People who lie constantly are often called pathological liars. That's not an official clinical diagnosis, which means it's not listed in the Diagnostic and Statistical Manual of Mental Disorders, Fourth Edition, or DSM-IV.

Chronic lying in adults is often a manifestation of antisocial personality disorder (also known as sociopathy). Sociopaths are deceitful and manipulative in order to gain personal profit or pleasure.

Anonymous said...

The only good thing to come out of this awful performance on Bill 17 is the way rank and file NDP immediately rose up with one voice of protest. No evasion. No whitewash. No scapegoating.

For a long time into the future, I'll remember all those other people too who demonstrated that New Democrats are held to a higher ethical standard ... and we weren't about to let that crash.

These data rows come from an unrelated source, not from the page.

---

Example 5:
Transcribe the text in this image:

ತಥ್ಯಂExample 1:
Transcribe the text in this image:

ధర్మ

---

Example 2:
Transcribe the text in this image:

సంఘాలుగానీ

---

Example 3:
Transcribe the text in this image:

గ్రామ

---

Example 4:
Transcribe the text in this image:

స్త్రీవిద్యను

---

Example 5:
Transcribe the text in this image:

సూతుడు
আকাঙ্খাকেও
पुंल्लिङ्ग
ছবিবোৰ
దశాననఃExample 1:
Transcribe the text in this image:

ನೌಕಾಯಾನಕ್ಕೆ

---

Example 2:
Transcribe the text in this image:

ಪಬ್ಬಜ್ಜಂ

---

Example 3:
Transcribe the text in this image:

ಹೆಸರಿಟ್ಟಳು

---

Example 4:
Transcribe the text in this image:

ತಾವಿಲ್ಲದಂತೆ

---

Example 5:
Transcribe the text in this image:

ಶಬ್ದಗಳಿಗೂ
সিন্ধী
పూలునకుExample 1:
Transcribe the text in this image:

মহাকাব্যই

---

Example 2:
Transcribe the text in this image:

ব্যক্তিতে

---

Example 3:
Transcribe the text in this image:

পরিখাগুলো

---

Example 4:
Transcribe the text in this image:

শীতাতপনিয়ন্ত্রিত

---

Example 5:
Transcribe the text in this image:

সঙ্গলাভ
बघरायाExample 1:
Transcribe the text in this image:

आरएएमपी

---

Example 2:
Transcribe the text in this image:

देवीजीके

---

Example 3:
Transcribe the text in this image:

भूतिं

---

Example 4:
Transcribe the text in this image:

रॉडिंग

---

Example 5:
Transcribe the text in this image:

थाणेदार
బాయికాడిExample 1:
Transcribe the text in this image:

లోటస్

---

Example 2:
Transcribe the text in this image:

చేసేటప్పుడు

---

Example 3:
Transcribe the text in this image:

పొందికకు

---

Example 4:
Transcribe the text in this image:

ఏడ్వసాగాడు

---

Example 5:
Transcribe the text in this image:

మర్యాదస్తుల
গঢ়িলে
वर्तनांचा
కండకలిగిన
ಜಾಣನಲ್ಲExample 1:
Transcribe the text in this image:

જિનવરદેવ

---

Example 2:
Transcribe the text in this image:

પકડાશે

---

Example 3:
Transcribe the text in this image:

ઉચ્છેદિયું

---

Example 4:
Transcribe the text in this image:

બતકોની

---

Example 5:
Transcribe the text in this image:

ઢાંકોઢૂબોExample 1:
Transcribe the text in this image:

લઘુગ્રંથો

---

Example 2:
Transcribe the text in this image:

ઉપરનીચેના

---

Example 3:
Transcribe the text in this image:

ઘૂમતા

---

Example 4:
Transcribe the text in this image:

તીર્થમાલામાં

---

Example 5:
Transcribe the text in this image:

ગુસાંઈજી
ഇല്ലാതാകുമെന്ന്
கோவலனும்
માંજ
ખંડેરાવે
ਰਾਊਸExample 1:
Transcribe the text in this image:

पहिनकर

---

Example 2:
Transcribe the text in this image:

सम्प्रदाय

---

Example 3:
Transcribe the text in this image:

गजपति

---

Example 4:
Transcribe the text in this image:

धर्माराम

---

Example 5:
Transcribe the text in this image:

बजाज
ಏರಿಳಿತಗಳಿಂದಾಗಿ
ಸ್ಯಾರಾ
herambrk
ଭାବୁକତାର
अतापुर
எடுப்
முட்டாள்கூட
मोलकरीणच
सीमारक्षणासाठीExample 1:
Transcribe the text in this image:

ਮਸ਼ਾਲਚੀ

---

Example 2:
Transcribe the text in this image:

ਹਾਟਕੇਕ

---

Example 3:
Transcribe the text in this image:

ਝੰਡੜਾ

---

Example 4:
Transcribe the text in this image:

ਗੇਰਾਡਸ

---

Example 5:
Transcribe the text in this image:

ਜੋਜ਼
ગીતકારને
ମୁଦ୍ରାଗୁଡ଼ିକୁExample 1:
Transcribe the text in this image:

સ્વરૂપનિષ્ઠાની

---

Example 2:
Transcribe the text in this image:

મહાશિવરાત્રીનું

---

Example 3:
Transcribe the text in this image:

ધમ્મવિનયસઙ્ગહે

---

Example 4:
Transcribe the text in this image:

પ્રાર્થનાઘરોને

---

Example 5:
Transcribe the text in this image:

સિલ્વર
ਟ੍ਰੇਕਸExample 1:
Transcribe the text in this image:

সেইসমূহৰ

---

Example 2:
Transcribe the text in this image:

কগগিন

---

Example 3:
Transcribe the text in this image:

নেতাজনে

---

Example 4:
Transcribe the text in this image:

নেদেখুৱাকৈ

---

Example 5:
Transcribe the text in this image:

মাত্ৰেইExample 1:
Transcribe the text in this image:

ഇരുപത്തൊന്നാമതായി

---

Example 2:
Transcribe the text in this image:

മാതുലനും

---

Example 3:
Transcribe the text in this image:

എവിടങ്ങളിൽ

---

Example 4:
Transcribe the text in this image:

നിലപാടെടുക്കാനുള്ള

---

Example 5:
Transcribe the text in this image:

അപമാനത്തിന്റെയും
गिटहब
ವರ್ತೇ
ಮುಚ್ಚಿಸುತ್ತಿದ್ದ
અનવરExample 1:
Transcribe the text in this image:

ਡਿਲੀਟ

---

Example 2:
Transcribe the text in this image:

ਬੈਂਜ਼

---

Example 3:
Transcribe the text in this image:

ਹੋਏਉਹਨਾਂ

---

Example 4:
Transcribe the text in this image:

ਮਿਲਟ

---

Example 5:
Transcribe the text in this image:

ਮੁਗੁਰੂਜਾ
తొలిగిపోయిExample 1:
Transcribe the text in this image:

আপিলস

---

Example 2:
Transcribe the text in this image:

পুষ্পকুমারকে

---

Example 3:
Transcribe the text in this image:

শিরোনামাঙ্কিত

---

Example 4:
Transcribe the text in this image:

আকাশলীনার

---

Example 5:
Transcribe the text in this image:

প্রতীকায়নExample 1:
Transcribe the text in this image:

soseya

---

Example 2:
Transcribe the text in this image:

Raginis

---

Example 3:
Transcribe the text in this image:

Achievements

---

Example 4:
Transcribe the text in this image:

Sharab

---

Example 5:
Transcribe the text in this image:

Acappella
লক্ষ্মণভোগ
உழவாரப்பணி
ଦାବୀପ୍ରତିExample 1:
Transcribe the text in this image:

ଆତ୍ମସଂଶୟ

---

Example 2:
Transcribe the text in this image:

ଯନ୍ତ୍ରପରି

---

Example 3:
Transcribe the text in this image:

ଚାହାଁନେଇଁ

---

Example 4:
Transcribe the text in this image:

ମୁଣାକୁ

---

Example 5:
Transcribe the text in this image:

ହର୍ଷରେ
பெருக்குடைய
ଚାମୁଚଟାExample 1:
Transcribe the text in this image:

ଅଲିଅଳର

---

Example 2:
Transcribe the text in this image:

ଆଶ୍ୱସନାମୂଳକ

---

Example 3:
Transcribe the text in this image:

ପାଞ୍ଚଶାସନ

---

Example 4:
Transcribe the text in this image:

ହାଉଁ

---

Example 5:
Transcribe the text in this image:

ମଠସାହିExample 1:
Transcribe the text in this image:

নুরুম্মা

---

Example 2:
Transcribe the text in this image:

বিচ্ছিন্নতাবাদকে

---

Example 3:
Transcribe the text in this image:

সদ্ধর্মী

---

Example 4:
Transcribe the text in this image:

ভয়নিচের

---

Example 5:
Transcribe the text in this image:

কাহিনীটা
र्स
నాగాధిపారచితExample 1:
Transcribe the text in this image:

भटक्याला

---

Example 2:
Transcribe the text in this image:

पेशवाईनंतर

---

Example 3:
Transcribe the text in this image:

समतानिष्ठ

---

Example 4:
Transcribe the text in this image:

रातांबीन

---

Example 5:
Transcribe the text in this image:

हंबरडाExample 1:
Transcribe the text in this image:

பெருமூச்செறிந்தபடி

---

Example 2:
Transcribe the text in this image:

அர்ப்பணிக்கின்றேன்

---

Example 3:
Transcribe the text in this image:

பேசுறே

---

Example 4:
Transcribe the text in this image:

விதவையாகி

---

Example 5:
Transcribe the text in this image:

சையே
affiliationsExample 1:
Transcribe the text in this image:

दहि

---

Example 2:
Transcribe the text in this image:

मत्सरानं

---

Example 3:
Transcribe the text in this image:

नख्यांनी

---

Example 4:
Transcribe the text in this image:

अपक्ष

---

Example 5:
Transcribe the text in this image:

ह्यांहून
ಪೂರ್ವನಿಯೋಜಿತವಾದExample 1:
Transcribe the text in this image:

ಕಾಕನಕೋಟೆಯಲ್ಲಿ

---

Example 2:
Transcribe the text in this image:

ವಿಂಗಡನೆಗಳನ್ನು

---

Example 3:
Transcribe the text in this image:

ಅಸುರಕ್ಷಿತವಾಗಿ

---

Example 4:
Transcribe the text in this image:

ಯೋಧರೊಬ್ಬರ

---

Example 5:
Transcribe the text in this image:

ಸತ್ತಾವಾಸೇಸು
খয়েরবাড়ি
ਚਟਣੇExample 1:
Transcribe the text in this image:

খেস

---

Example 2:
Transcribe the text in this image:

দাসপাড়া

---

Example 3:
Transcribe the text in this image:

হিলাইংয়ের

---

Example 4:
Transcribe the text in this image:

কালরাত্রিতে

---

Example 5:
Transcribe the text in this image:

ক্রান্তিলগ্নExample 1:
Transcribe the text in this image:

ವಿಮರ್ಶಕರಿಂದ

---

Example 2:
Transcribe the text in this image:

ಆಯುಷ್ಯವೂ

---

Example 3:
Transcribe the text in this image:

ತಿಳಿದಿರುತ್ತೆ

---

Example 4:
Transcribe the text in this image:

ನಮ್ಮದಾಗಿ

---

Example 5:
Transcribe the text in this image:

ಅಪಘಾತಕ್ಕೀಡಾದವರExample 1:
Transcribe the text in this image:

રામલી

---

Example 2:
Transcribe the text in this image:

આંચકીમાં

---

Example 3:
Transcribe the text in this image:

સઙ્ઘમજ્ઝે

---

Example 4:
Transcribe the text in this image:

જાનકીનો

But there's surely work to be done and I can't see how Carole James (nice lady though she is) can lead the way back to high ground now.

Anonymous said...

It's a great deal easier to build up trust with party members . To lose the trust , then work to rebuild it is much harder. As voters we get into the habit of believing what candidates have to say. Fool us once shame on you, fool us twice, shame on us.
The folks seem to expect the premier and his side to be a bit devious, but Ms. James was going to do politics differenty. She sure did, she cooked a deal then got cold feet with all the negative comments by the tax payers.
Ms. James will find it hard to get the rank and file to once more believe her. One pundit said." Don't trust anyone of them so watch carefully".

It will be interesting if most folks forget this little sort of well planned pilfering of the public purse, in the next few months. It's so sad to see the apparent outrage between the two sides of the house knowing that they colluded in the back room.

Some are better actors than others so watch your purse. A sad sleezy affair all round.